I answered, “I’m on a very extensive diet due to my stem cell transplant and my renal failure, but not through an alternative medicine person.”
There was a pause for a moment and then she added, “Well, you don’t get cancer for no reason.”
I almost pissed in my little gown . . . or blown a gasket if you like. I was so angry, I remained silent for the rest of the treatment and did not make a follow up massage. I did not want to hear the bullshit about my cancer is my fault because I ate a Pop Tart when I was seven or that I used Roundup once in the 1990s. There as been a lot of epidemiological studies about the risk factors for Multiple Myeloma and still very little is known (I’ve mentioned this before) except for a mild risk among carpenters, farmers, and petroleum industry workers. I am none of those.
So, I wish I could continue massage, which could help my twitching and lingering neck pain, but I will have to put it on hold because the stress of hearing the bullshit each week, I’m afraid, would reverse any benefit. I will try acupuncture when I am cleared, which I think will be next June if I am still alive.
So, back to my experiment. I did find about three supplements, which were mentioned in scholarly studies, that helped mouse renal (kidney) or neuron cells to regenerate in the lab but, so far, have not been proven to help humans.
But, when the mainstream evidence medicine doesn’t have any ideas of self-arrest (a mountaineering term but in this case, doing something myself to help stop the progression of my disease) to borrow a term from my pal Donald Trump, what do I have to loose?

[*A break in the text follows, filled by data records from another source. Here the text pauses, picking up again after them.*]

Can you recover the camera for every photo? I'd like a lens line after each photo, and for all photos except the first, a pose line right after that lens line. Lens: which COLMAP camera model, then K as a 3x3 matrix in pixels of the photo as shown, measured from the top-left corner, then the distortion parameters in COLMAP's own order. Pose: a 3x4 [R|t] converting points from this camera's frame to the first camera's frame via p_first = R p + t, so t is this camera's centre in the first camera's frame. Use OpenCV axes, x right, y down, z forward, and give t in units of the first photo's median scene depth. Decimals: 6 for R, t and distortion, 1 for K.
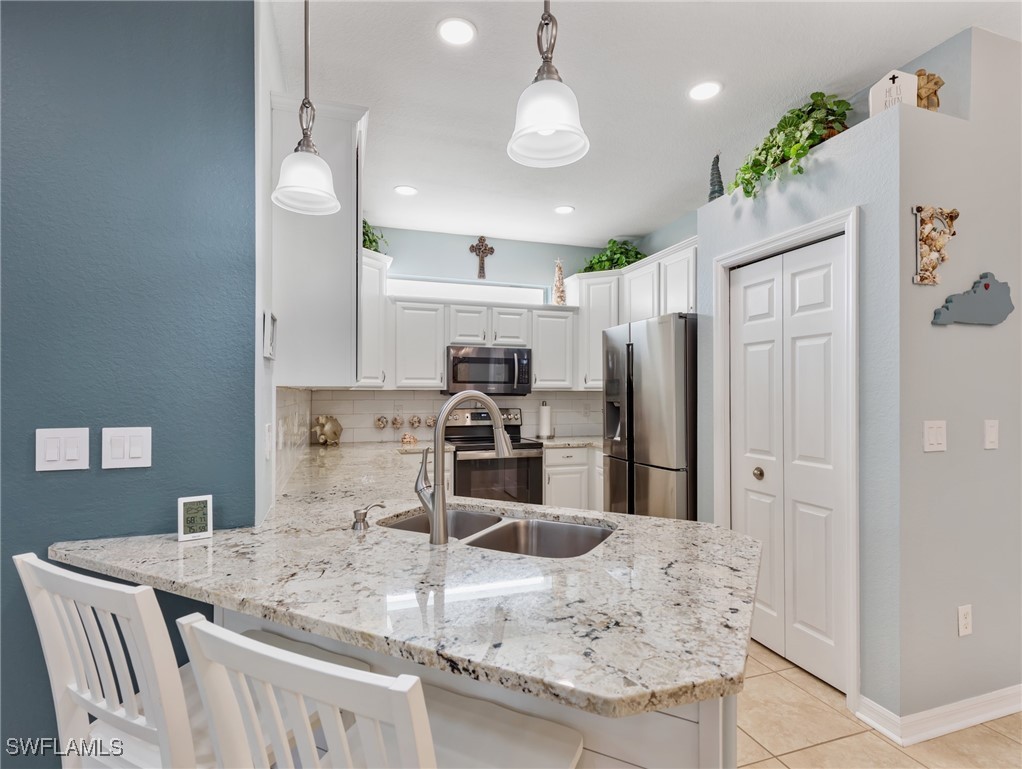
lens RADIAL K [[517.8, 0, 516.5], [0, 517.8, 391.6], [0, 0, 1]] dist [0.007204, -0.000938]
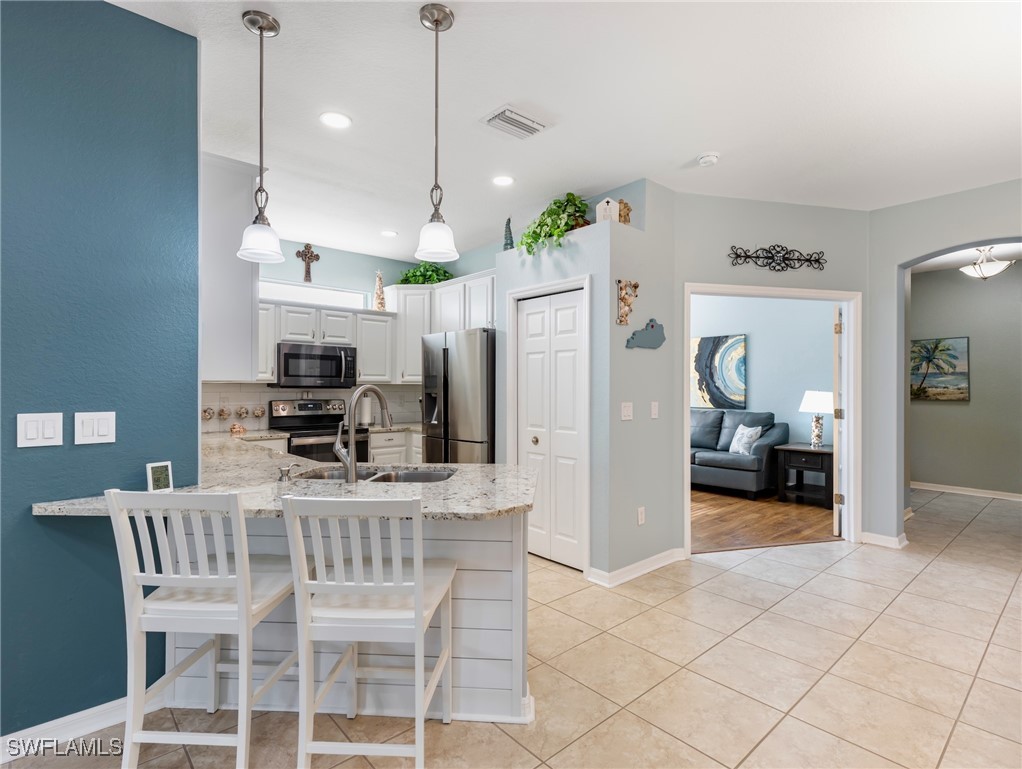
lens RADIAL K [[518.1, 0, 515.5], [0, 518.1, 386.1], [0, 0, 1]] dist [0.004086, -0.000319]
pose [[0.919549, 0.002349, 0.392969, -0.166172], [-0.003551, 0.999991, 0.002330, -0.001519], [-0.392960, -0.003538, 0.919549, -0.336263]]
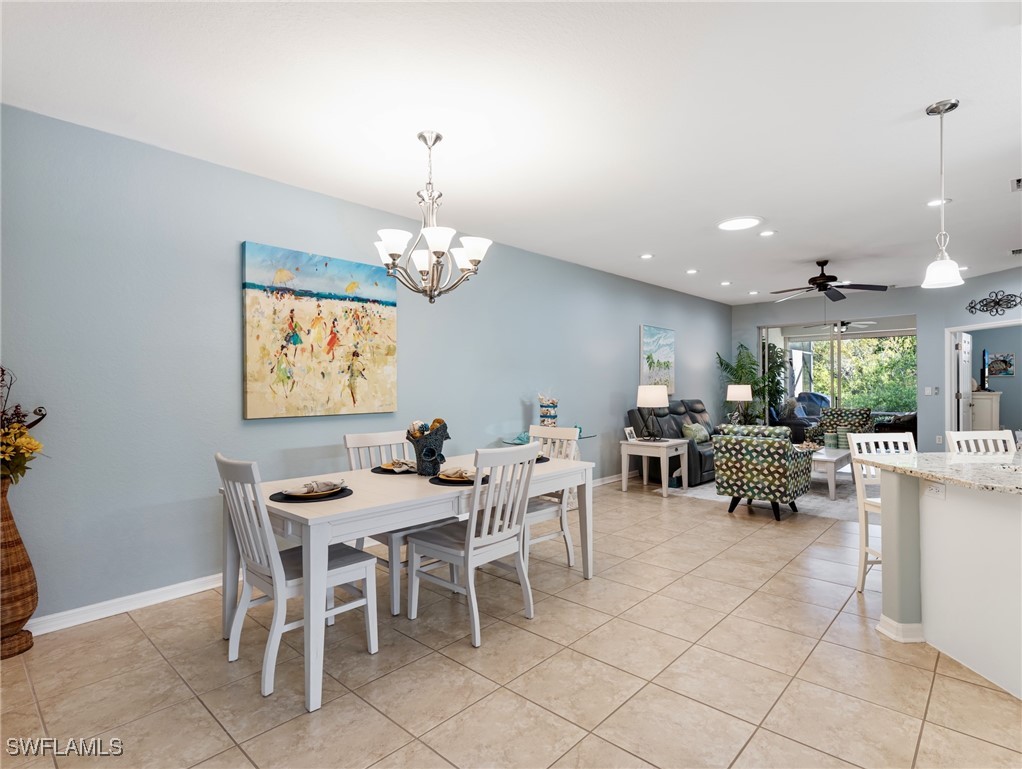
lens RADIAL K [[528.3, 0, 513.9], [0, 528.3, 385.1], [0, 0, 1]] dist [0.004052, -0.001490]
pose [[-0.877302, 0.009577, -0.479843, 1.260123], [0.010662, 0.999943, 0.000464, -0.000629], [0.479821, -0.004709, -0.877354, 0.905813]]
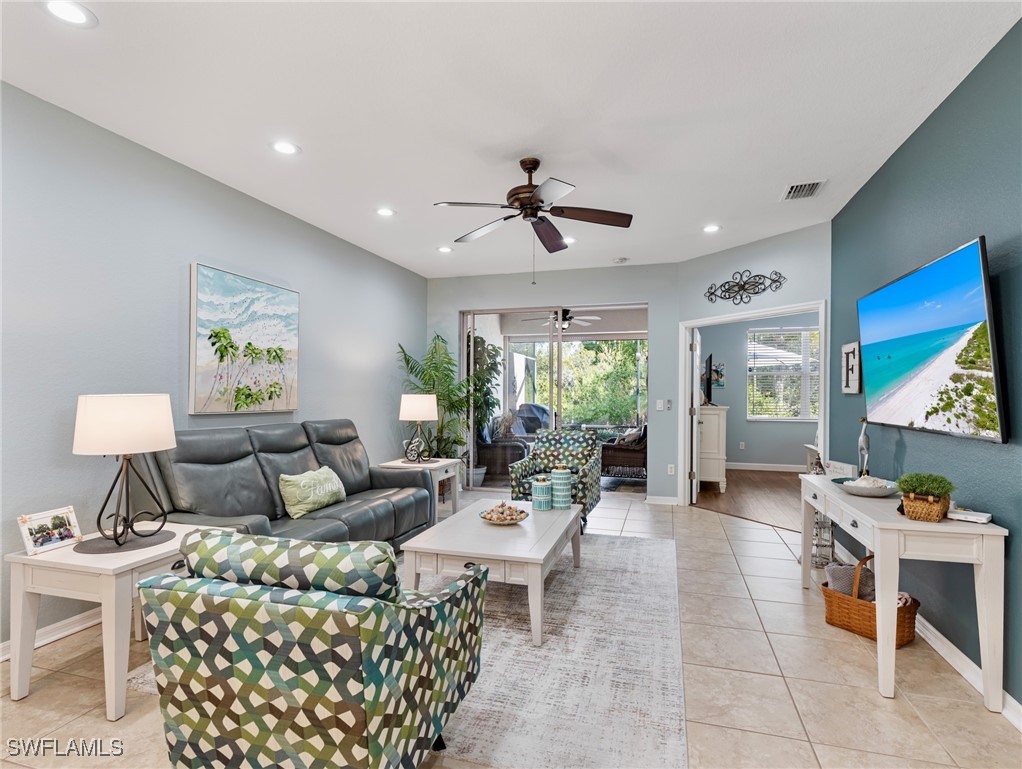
lens RADIAL K [[519.2, 0, 516.3], [0, 519.2, 396.3], [0, 0, 1]] dist [0.012249, -0.000370]
pose [[-0.573545, 0.005946, -0.819153, -0.063273], [-0.001827, 0.999962, 0.008537, 0.004144], [0.819172, 0.006393, -0.573512, 0.174867]]
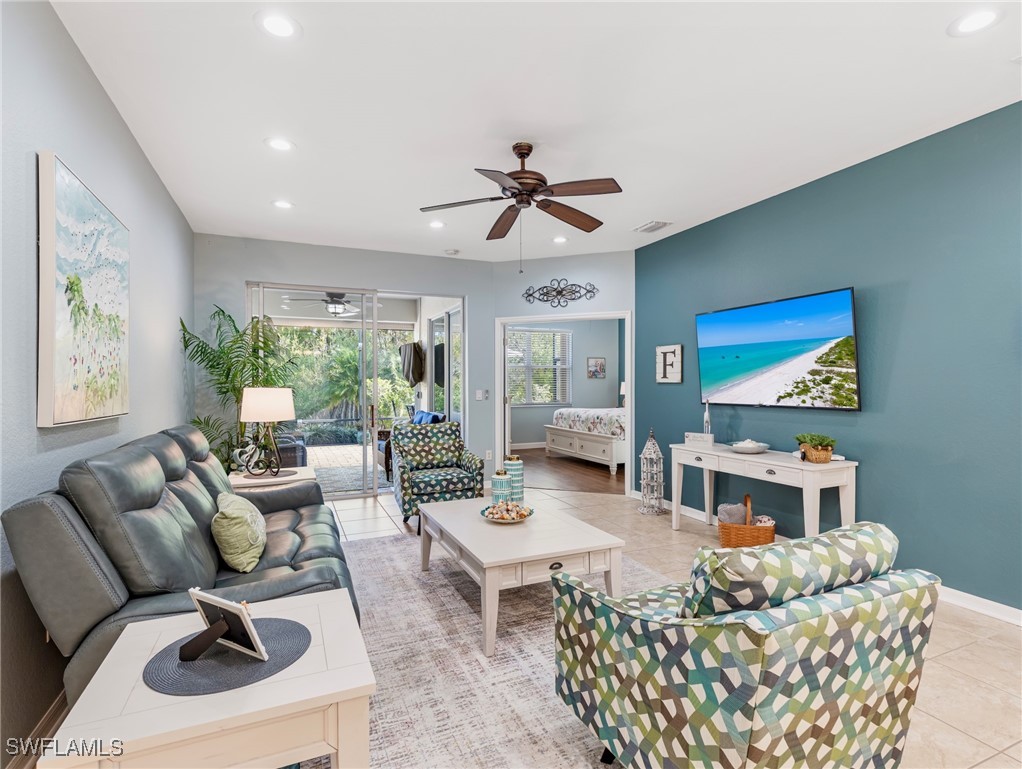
lens RADIAL K [[518.1, 0, 515.5], [0, 518.1, 386.1], [0, 0, 1]] dist [0.004086, -0.000319]
pose [[0.088891, 0.006777, -0.996018, 0.099595], [0.004441, 0.999964, 0.007200, 0.003331], [0.996031, -0.005064, 0.088858, -0.631035]]
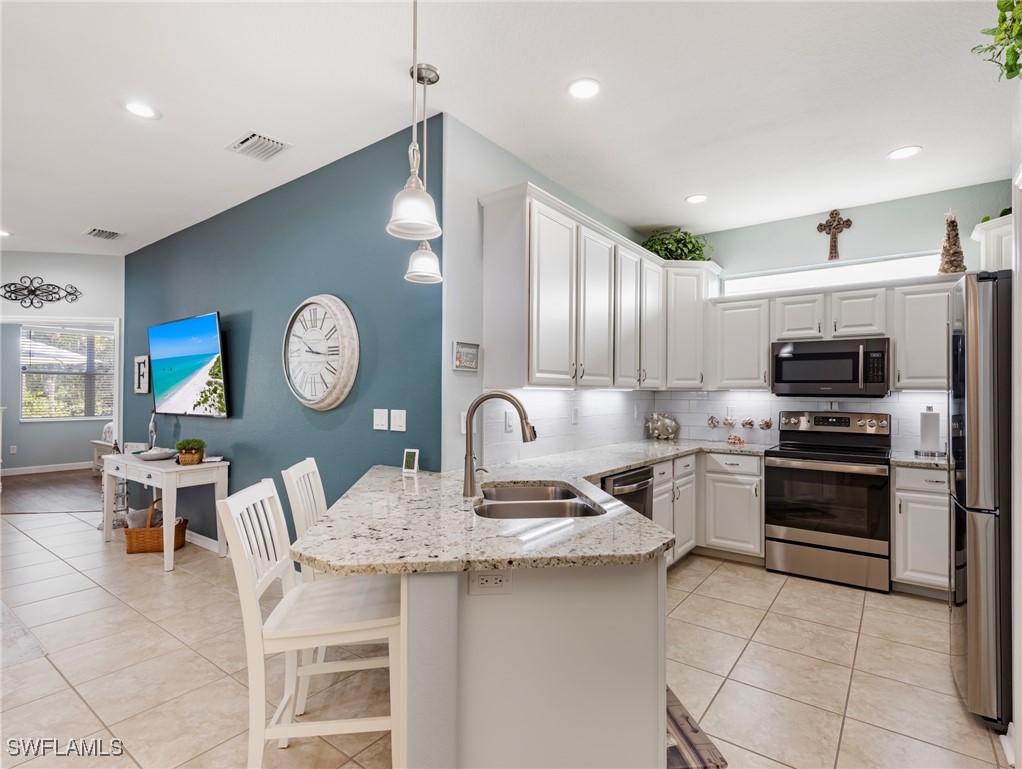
lens RADIAL K [[515.9, 0, 515.4], [0, 515.9, 387.2], [0, 0, 1]] dist [0.004047, 0.000676]
pose [[0.568239, -0.007075, -0.822833, 0.592716], [-0.001910, 0.999949, -0.009917, 0.002028], [0.822861, 0.007207, 0.568196, 0.155652]]
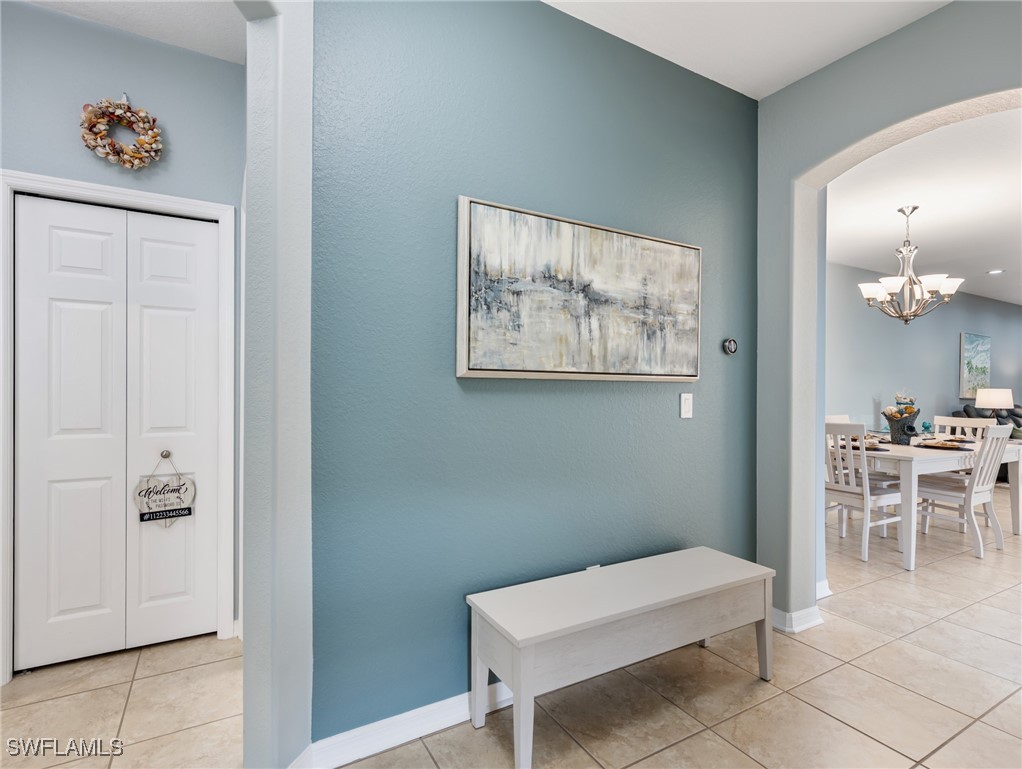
lens RADIAL K [[518.1, 0, 515.5], [0, 518.1, 386.1], [0, 0, 1]] dist [0.004086, -0.000319]
pose [[-0.979453, -0.009777, -0.201433, 2.385424], [-0.008906, 0.999947, -0.005229, 0.030371], [0.201474, -0.003328, -0.979488, 1.152254]]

Now, if you are in a multiple level marketing company and are selling supplements, please do not contact me to get me to buy your cancer-busting miracle supplements. I’ve had too many of those e-mails and private messages. If you know of any alternative treatment that has some evidence-based research and you are dying to share that, go ahead, as that will not offend me. Mike
PS I am really sorry about typos here. I wrote this at 80 MPH without proof-reading because I supposed to be somewhere.